Naturally there are other ways to write the loop:
while ((position = s.find('a', search_position)) != std::string::npos)
or just
while (true) {
position = s.find('a', search_position);
if (position == std::string::npos)
break;
...
}
As Frank mentioned, how the comma operator is used in your example doesn't cause a bug. The comma operator can be confusing for several reasons:
it's not seen too often because it's only necessary in some special situations
there are several other syntactic uses of the comma that may look like a comma operator - but they aren't (the commas used to separate function parameters/arguments, the commas used to separate variable declarations or initializers)
Since it's confusing and often unnecessary, the comma operator should be avoided except for some very specific situations:
it can be useful to perform multiple operation in one or more of a for statement's controlling expressions
it can be used in preprocessor macros to evaluate more than one expression in a single statement. This is usually done to allow a macros to do more than one thing and still be a a single expression so the macro will 'fit' in places that only allow an expression.
The comma operator is a hackish operator pretty much by definition - it's to hack in 2 things where only one is allowed. It's almost always ugly, but sometimes that's all you've got. And that's the only time you should use it - if you have another option, don't use the comma operator.
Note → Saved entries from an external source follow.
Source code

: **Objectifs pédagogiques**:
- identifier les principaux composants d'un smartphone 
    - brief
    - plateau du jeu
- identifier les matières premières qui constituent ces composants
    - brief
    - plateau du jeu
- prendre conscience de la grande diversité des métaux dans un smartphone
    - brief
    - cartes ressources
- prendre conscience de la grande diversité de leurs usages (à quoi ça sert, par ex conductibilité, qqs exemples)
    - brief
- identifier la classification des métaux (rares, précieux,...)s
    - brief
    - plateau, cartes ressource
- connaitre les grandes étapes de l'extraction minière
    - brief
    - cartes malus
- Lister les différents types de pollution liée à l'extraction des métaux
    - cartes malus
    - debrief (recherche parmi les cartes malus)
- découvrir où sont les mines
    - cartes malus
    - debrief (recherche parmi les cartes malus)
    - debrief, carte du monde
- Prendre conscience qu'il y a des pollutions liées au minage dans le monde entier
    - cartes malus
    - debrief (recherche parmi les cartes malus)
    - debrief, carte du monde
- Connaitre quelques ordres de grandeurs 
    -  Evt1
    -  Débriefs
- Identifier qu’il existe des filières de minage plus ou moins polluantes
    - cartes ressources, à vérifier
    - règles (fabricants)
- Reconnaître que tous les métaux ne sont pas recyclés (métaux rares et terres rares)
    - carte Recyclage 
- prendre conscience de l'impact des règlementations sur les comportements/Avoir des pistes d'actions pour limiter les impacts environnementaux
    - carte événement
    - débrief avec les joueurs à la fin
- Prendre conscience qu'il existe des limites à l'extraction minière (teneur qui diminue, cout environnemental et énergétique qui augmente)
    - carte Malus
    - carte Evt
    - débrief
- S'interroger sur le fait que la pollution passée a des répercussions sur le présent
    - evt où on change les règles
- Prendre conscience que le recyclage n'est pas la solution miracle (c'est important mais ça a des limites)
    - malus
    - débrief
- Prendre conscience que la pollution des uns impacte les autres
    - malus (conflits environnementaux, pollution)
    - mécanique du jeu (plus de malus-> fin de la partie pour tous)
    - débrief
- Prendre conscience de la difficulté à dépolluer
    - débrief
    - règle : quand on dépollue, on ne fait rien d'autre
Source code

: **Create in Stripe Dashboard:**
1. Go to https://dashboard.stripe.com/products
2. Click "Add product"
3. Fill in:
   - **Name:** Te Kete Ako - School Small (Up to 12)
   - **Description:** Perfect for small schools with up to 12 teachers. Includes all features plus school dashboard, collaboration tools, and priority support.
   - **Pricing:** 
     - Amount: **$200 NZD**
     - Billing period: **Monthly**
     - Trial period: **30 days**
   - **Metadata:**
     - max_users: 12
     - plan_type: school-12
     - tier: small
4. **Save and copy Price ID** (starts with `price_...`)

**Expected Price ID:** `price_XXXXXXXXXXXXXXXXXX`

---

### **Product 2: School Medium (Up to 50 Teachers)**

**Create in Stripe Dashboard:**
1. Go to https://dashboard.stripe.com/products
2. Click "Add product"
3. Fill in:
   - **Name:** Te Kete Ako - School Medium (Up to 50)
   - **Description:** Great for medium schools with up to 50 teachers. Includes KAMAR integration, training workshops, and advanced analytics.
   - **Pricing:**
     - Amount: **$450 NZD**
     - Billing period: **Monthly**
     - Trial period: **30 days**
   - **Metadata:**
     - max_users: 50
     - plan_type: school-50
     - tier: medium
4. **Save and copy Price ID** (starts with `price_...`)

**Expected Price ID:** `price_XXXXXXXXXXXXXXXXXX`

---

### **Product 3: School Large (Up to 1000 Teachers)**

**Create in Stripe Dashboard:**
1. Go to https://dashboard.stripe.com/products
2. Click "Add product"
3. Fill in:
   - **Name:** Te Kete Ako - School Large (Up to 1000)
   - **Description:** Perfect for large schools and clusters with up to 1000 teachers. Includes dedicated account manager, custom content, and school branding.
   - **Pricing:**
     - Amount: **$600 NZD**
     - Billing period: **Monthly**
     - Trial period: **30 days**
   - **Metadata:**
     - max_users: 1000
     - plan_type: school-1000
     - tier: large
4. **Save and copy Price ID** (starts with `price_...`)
Off the top of my head I can't think of too many other reasons to use the operator, since you can get a similar effect by evaluating the expressions in separate statements in most other situations (though I'm sure that someone will comment on a another use that I've overlooked).
One usage would be in code golfing:
if (x == 1) y = 2, z = 3;
if (x == 1) { y = 2; z = 3; }
The first line is shorter, but that looks too confusing to use in regular development.